Of course, there's a lot of work to do, and you have decided that it's getting too much. Therefore you want to have the various jobs like painting, interior decoration and so on done by garages. Unfortunately, those garages are very specialized, so you need different garages for different jobs. More so, they tend to charge you the more the better the overall appearance of the car is. That is, a painter might charge more for a car whose interior is all leather. As those "surcharges" depend on what job is done and which jobs have been done before, you are currently trying to save money by finding an optimal order for those jobs.
Problem
Individual jobs are numbered 1 through n. Given the base price p for each job and a surcharge s (in US$) for every pair of jobs (i, j) with i != j, meaning that you have to pay additional $s for job i, if and only if job j was completed before, you are to compute the minimum total costs needed to finish all jobs.

» 待办事项 a
请逐字引用上面这段关于车库工作排序的文字全文。

[转录的页面内容]
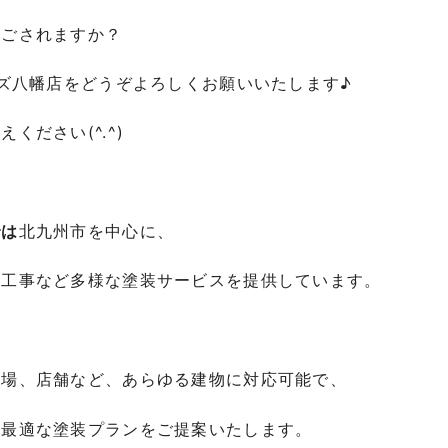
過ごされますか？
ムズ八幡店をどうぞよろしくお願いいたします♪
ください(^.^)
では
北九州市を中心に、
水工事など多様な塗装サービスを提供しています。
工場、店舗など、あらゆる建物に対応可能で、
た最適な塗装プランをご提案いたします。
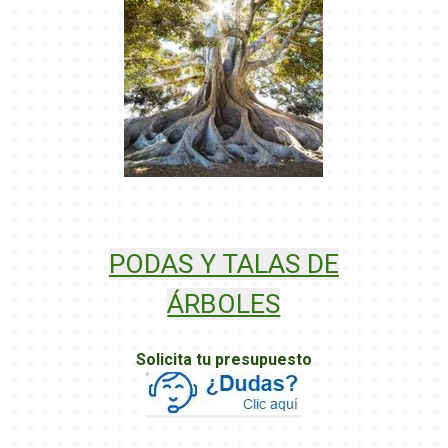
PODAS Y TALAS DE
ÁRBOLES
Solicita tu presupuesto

--

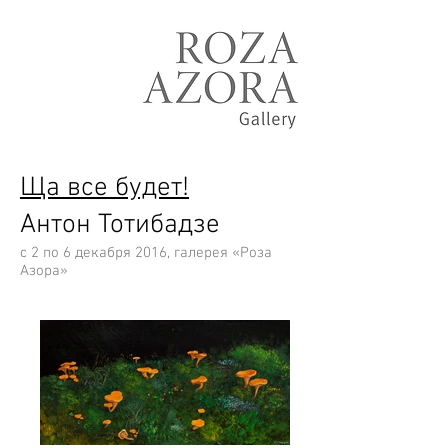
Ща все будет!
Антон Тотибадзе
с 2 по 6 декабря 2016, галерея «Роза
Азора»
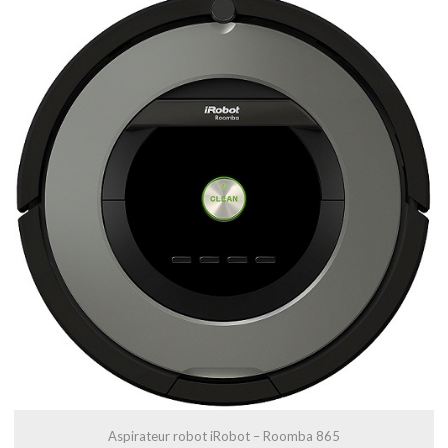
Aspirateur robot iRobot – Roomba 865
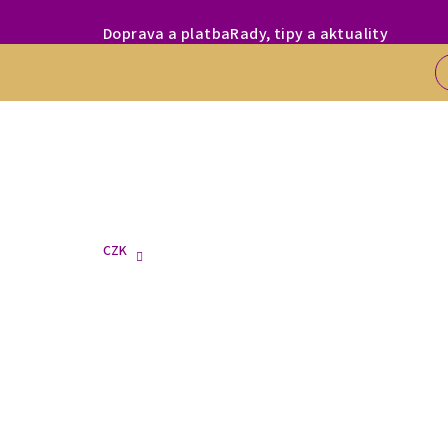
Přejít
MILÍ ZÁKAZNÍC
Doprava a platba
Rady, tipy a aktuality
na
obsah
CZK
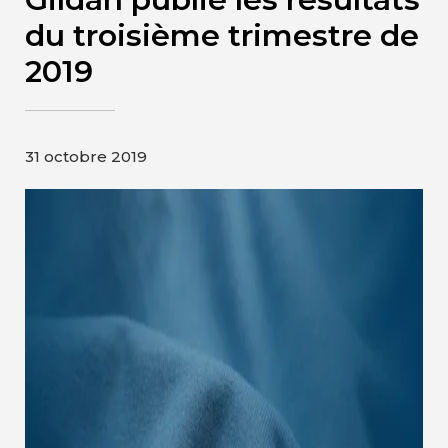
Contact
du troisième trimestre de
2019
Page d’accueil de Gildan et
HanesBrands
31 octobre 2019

» 待办事项 b
将上方各行中从含有“Ща все будет!”的那一行起，到含有“31 octobre 2019”的那一行为止（含这两行），整理成编号列表，略去空行。图片不要放进答案。

» 最终答案 a
Of course, there's a lot of work to do, and you have decided that it's getting too much. Therefore you want to have the various jobs like painting, interior decoration and so on done by garages. Unfortunately, those garages are very specialized, so you need different garages for different jobs. More so, they tend to charge you the more the better the overall appearance of the car is. That is, a painter might charge more for a car whose interior is all leather. As those "surcharges" depend on what job is done and which jobs have been done before, you are currently trying to save money by finding an optimal order for those jobs.
Problem
Individual jobs are numbered 1 through n. Given the base price p for each job and a surcharge s (in US$) for every pair of jobs (i, j) with i != j, meaning that you have to pay additional $s for job i, if and only if job j was completed before, you are to compute the minimum total costs needed to finish all jobs.

» 最终答案 b
1. Ща все будет!
2. Антон Тотибадзе
3. с 2 по 6 декабря 2016, галерея «Роза
4. Азора»
5. Aspirateur robot iRobot – Roomba 865
6. Přejít
7. MILÍ ZÁKAZNÍC
8. Doprava a platba
9. Rady, tipy a aktuality
10. na
11. obsah
12. CZK
13. Contact
14. du troisième trimestre de
15. 2019
16. Page d’accueil de Gildan et
17. HanesBrands
18. 31 octobre 2019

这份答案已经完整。